» Exercise description
Pull out every line of the listing below that contains the string "have".

» Data
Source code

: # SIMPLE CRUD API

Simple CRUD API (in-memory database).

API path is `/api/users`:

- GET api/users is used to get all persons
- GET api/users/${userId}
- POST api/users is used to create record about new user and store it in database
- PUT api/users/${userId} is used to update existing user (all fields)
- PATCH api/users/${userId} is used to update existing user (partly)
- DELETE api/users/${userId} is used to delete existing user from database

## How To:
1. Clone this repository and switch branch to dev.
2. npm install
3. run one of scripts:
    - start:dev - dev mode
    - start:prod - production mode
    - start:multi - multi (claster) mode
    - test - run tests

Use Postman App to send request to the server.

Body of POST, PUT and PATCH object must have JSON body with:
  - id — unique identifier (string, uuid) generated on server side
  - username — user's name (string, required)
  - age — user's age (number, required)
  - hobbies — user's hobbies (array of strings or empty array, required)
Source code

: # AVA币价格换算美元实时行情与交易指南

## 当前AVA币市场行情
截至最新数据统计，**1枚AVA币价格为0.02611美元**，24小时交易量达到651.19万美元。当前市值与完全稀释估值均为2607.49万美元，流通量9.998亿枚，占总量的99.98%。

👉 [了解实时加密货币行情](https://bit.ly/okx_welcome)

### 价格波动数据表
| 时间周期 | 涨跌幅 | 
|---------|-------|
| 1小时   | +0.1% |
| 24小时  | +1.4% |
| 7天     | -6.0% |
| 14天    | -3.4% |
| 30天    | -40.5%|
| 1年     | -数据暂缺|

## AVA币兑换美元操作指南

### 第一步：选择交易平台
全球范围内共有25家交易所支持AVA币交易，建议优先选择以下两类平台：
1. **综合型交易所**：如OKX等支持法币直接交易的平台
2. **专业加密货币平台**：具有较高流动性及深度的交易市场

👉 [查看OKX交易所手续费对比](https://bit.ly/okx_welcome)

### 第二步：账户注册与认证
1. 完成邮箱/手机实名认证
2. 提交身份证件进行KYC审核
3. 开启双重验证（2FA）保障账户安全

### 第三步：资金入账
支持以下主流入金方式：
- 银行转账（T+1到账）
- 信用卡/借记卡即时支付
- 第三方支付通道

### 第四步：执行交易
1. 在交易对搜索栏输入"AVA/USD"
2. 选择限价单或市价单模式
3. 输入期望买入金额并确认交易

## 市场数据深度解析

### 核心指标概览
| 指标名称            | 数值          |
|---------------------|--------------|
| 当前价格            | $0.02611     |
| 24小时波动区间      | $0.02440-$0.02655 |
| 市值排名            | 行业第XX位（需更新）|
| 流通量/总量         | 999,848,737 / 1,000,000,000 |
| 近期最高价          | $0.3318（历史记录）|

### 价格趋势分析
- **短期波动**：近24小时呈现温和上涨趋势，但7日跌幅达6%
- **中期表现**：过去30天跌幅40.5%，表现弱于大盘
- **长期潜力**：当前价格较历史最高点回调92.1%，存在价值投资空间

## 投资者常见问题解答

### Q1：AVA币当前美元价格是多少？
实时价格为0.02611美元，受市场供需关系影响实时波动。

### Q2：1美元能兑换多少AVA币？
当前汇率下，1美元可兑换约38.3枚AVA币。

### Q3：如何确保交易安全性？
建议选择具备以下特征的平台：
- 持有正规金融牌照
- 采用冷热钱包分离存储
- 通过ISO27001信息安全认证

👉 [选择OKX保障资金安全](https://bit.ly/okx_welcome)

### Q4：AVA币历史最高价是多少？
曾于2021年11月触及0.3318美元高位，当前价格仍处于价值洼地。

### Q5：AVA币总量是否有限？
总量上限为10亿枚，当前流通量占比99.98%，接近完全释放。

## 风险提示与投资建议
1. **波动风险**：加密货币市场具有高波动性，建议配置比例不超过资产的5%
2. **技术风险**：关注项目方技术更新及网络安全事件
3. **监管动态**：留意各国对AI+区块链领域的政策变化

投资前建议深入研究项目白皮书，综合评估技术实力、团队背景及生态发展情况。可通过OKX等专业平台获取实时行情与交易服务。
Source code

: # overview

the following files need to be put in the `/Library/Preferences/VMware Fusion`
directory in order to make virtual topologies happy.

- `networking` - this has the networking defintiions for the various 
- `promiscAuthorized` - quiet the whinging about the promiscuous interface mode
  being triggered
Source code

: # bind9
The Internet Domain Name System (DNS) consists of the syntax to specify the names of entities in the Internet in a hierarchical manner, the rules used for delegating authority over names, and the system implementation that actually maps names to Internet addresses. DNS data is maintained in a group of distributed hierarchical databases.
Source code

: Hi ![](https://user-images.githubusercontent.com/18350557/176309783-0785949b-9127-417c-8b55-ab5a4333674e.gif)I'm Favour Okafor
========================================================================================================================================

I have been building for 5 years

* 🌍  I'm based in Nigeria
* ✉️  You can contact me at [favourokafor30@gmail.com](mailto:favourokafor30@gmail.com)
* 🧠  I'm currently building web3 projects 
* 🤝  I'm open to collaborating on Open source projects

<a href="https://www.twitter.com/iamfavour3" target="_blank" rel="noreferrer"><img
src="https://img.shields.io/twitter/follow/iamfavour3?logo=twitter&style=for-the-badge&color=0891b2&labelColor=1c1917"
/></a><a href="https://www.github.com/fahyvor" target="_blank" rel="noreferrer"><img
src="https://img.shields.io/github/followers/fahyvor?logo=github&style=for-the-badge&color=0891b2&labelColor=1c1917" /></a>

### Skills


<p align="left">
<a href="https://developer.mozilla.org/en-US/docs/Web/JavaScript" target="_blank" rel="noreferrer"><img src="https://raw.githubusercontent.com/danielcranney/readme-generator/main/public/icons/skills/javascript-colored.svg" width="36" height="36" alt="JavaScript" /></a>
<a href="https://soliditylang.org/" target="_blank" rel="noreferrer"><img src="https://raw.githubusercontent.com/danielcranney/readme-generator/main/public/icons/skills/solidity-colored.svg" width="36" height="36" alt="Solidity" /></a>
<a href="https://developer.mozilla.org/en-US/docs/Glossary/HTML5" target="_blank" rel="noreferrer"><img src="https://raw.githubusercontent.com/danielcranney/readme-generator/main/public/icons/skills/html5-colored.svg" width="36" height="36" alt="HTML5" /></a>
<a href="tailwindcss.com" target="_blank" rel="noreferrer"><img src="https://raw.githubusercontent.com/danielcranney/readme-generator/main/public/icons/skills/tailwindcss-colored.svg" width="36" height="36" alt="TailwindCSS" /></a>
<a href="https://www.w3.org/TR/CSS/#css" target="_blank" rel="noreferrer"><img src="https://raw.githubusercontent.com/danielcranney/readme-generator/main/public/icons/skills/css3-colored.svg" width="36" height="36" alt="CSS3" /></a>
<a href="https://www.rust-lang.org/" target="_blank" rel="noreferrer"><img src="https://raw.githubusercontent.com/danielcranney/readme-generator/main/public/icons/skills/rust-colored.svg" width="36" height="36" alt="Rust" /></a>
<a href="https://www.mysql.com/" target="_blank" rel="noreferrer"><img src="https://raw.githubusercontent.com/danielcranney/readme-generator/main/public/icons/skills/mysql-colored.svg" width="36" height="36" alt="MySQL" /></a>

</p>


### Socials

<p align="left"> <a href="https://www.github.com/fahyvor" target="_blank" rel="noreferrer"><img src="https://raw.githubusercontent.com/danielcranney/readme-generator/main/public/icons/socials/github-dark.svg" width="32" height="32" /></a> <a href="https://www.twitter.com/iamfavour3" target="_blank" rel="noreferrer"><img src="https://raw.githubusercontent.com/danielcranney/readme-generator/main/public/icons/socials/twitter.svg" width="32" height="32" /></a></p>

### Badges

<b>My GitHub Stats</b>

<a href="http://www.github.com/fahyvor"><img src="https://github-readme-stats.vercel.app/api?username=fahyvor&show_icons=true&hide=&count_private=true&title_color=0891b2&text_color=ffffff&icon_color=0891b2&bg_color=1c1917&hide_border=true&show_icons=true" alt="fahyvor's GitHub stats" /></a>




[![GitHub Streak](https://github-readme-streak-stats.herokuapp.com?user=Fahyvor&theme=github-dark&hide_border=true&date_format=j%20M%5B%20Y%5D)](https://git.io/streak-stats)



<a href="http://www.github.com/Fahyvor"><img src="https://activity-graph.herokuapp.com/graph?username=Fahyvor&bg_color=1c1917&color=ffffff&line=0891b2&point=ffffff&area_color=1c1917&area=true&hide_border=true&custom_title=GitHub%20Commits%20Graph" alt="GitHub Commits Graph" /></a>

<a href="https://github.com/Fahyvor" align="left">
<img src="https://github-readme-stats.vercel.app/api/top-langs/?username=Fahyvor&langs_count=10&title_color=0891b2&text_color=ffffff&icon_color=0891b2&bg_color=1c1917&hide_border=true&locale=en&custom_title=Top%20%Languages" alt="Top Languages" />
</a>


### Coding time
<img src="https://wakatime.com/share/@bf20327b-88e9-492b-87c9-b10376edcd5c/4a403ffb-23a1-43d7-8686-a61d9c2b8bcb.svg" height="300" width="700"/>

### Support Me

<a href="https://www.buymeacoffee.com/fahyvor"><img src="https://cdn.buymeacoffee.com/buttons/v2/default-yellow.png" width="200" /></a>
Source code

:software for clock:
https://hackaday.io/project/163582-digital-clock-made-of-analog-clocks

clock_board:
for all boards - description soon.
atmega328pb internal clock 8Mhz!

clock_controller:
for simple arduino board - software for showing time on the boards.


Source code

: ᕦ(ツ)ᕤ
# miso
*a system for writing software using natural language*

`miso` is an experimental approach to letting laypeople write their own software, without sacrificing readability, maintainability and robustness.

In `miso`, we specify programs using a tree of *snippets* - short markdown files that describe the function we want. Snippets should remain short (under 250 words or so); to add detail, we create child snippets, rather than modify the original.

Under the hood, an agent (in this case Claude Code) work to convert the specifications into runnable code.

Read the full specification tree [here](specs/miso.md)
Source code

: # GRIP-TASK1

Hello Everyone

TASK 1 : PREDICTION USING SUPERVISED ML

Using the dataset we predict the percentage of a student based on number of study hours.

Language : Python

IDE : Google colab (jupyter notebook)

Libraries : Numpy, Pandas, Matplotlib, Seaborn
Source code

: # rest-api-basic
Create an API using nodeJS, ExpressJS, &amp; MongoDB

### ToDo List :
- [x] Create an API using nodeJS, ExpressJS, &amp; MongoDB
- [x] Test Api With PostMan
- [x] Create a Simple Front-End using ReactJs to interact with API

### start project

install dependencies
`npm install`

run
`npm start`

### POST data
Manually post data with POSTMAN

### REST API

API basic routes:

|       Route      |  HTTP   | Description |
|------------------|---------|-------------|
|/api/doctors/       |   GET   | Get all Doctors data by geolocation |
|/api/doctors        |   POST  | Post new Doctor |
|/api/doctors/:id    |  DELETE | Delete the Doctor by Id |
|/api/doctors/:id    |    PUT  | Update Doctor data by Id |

» Answer for this exercise
Body of POST, PUT and PATCH object must have JSON body with:
I have been building for 5 years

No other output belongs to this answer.